I followed Holiday over to Bucket, who lay face down in a reedy patch of snow. We turned him over. One of the lenses had popped out of his glasses. He felt very heavy, and he was dead.

“Jesus,” Holiday said. He went off and sat down by himself.

I looked up at the bare tree limbs, spiderwebbed against a wide white sky, hoping to feel a presence diffusing about us. A spirit, maybe, or a ghost, or just the vaguest wrinkle of after-life floating from an organism crudely extinguished. But I didn’t feel anything.

“What do we do now?” I asked Vaughn.

“Fuck it,” he said. “We’re not even involved with this.”

Nothing felt right, so I went inside. Figgy was sitting on the Formica countertop, rocking the baby in a car seat with her foot. Retard sat on a stool. Neither gave the slightest acknowledgment I had entered the room. The baby was finally asleep.

“Hey,” I said. “Hey, what’s the matter with you guys?”

 

*

 

Soon after that, my fever turned into the full-blown flu, and I was laid out for two weeks, laced with phlegm and heat and misery. My girlfriend was still cleaning rooms then at the Starlight on North Avenue, and she paid the night clerk fifty bucks to put me up under a false name through the worst of my sickness. By the end of it I was down eleven pounds and fiending so violently I could feel my brain moving.
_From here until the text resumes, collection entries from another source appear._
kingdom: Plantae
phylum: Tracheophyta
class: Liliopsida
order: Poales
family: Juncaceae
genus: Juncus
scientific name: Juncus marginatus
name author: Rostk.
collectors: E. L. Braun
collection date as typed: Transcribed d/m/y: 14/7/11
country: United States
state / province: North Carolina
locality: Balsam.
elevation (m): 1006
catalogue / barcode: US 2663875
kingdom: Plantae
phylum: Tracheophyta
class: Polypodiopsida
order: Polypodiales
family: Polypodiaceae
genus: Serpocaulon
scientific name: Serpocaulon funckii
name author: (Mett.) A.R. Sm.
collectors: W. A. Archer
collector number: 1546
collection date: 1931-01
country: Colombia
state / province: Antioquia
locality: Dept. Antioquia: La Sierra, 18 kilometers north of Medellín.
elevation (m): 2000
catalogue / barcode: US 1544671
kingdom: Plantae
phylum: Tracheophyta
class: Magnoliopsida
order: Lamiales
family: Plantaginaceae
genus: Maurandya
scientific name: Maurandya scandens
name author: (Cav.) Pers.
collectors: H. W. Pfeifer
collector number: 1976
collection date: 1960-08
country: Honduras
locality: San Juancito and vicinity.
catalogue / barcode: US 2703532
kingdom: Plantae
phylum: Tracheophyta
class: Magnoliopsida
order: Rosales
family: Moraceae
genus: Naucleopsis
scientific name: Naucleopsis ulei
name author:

Holiday didn’t stick around long after that. I’d check the Portland papers from time to time, but he never turned up. I didn’t see him for another five years or so, by which point everything was different.

Vaughn murdered Bill Montana with a cement garden statue behind a duplex outside Revere, Massachusetts. He did so to reclaim five hundred dollars he’d lost in a dice game. He’d committed a similar act before, out in Flagstaff, when he and a Native guy he knew from county jail tied a pharmaceutical narcotics dealer to a chair and whipped him with a bike chain. Vaughn disclosed this incident to me when we first started working together, but I’d just assumed things had gotten out of hand.

What I need you to see is he had good in him. In his heart he did. He just couldn’t keep track of himself, really. Whenever the light broke through, he’d cloud back over.

He was caring for his aunt or something during the short time I knew him. She would eat cat food from the can if left alone and was often making remarks that did not pertain. I met this woman a few times when I’d go over to Vaughn’s to buy heroin from him. You think you know someone till you’ve watched them love another soul when there’s no hope to it.